Enquanto aguarda o atendimento externo, é fundamental manter a comunicação interna organizada. Isso inclui:

  • Informar o responsável da empresa sobre cada etapa da ocorrência.
  • Atualizar a equipe de segurança e demais setores envolvidos.
  • Registrar as informações principais para facilitar futuras análises.
  • Evitar repassar boatos ou informações não confirmadas.

Uma comunicação interna bem conduzida evita pânico, reduz erros e facilita as ações de resposta.

5. Planos de resposta a crises

Organizações sérias possuem planos de resposta a crises, também chamados de planos de contingência. O controlador de acesso deve conhecê-los e aplicá-los quando necessário. Esses planos podem incluir:

  • Procedimentos para evacuação
  • Protocolos para acidentes com visitantes
  • Rotas de fuga e pontos de encontro
  • Normas para isolamento de áreas
  • Comunicação com gerência e com brigada de emergência
  • Ações para situações de violência ou ameaça

O controlador não deve improvisar.

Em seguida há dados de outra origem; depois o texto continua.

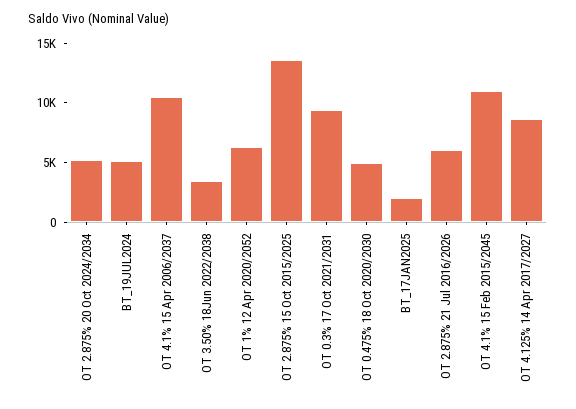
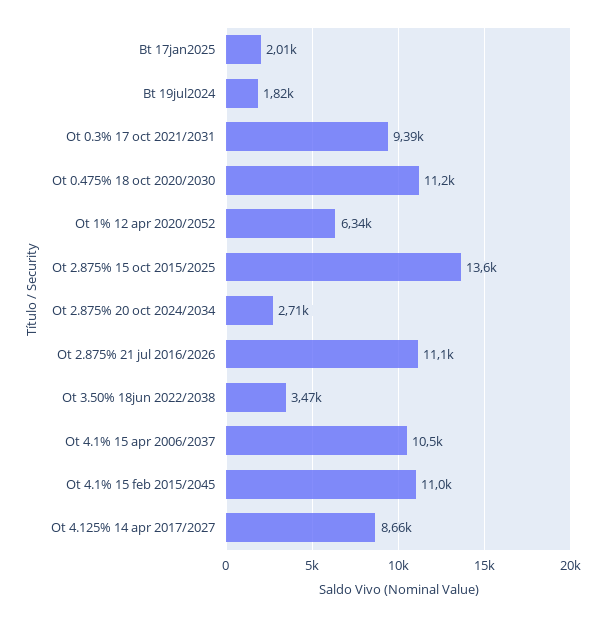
  {
-   "OT 2.875% 20 Oct 2024/2034": 5000,
+   "OT 2.875% 20 Oct 2024/2034": 2710,
-   "BT_19JUL2024": 5000,
+   "BT_19JUL2024": 1820,
    "OT 4.1% 15 Apr 2006/2037": 10500,
    "OT 3.50% 18Jun 2022/2038": 3470,
    "OT 1% 12 Apr 2020/2052": 6340,
    "OT 2.875% 15 Oct 2015/2025": 13600,
    "OT 0.3% 17 Oct 2021/2031": 9390,
-   "OT 0.475% 18 Oct 2020/2030": 5000,
+   "OT 0.475% 18 Oct 2020/2030": 11200,
    "BT_17JAN2025": 2010,
-   "OT 2.875% 21 Jul 2016/2026": 6000,
+   "OT 2.875% 21 Jul 2016/2026": 11100,
    "OT 4.1% 15 Feb 2015/2045": 11000,
    "OT 4.125% 14 Apr 2017/2027": 8660
  }

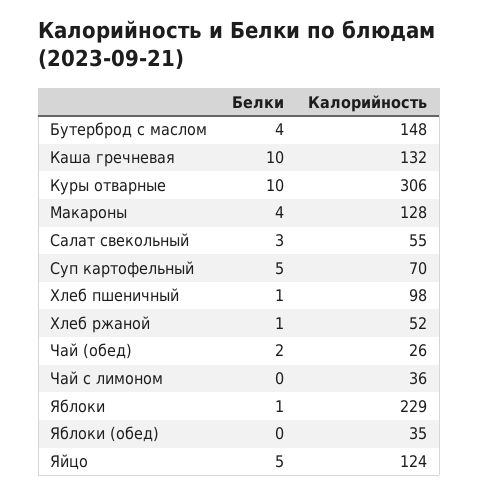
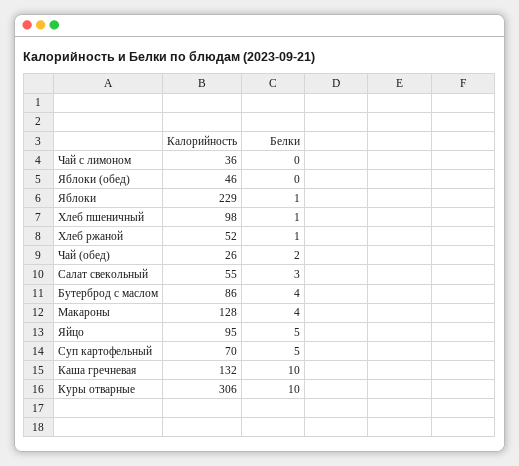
  {
    "Белки": {
      "Бутерброд с маслом": 4,
      "Каша гречневая": 10,
      "Куры отварные": 10,
      "Макароны": 4,
      "Салат свекольный": 3,
      "Суп картофельный": 5,
      "Хлеб пшеничный": 1,
      "Хлеб ржаной": 1,
      "Чай (обед)": 2,
      "Чай с лимоном": 0,
      "Яблоки": 1,
      "Яблоки (обед)": 0,
      "Яйцо": 5
    },
    "Калорийность": {
-     "Бутерброд с маслом": 148,
+     "Бутерброд с маслом": 86,
      "Каша гречневая": 132,
      "Куры отварные": 306,
      "Макароны": 128,
      "Салат свекольный": 55,
      "Суп картофельный": 70,
      "Хлеб пшеничный": 98,
      "Хлеб ржаной": 52,
      "Чай (обед)": 26,
      "Чай с лимоном": 36,
      "Яблоки": 229,
-     "Яблоки (обед)": 35,
+     "Яблоки (обед)": 46,
-     "Яйцо": 124
+     "Яйцо": 95
    }
  }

Deve seguir exatamente o que o plano prevê.

6. Conduta do controlador de acesso até a chegada das autoridades

Após o acionamento, o controlador deve:

  • Manter a calma e transmitir segurança às pessoas.
  • Impedir acesso de curiosos ao local da ocorrência.
  • Colaborar com informações quando solicitado.
  • Guardar registros ou evidências, desde que em segurança.
  • Abrir portões, liberar estacionamentos ou orientar equipes externas, conforme instruções internas.
  • Continuar monitorando o ambiente até que a situação seja controlada.

O papel do controlador é apoiar, nunca substituir as autoridades ou equipes especializadas.

7. Registro pós-ocorrência

Após o atendimento da crise, o controlador deve:

  • Registrar o evento no livro ou sistema de ocorrências.
  • Anotar horários, nomes, ações executadas e autoridades envolvidas.
  • Informar detalhes importantes ao responsável do local.
  • Participar de análises posteriores, se solicitado.

Esse registro ajuda a empresa a melhorar os protocolos e evitar novas ocorrências.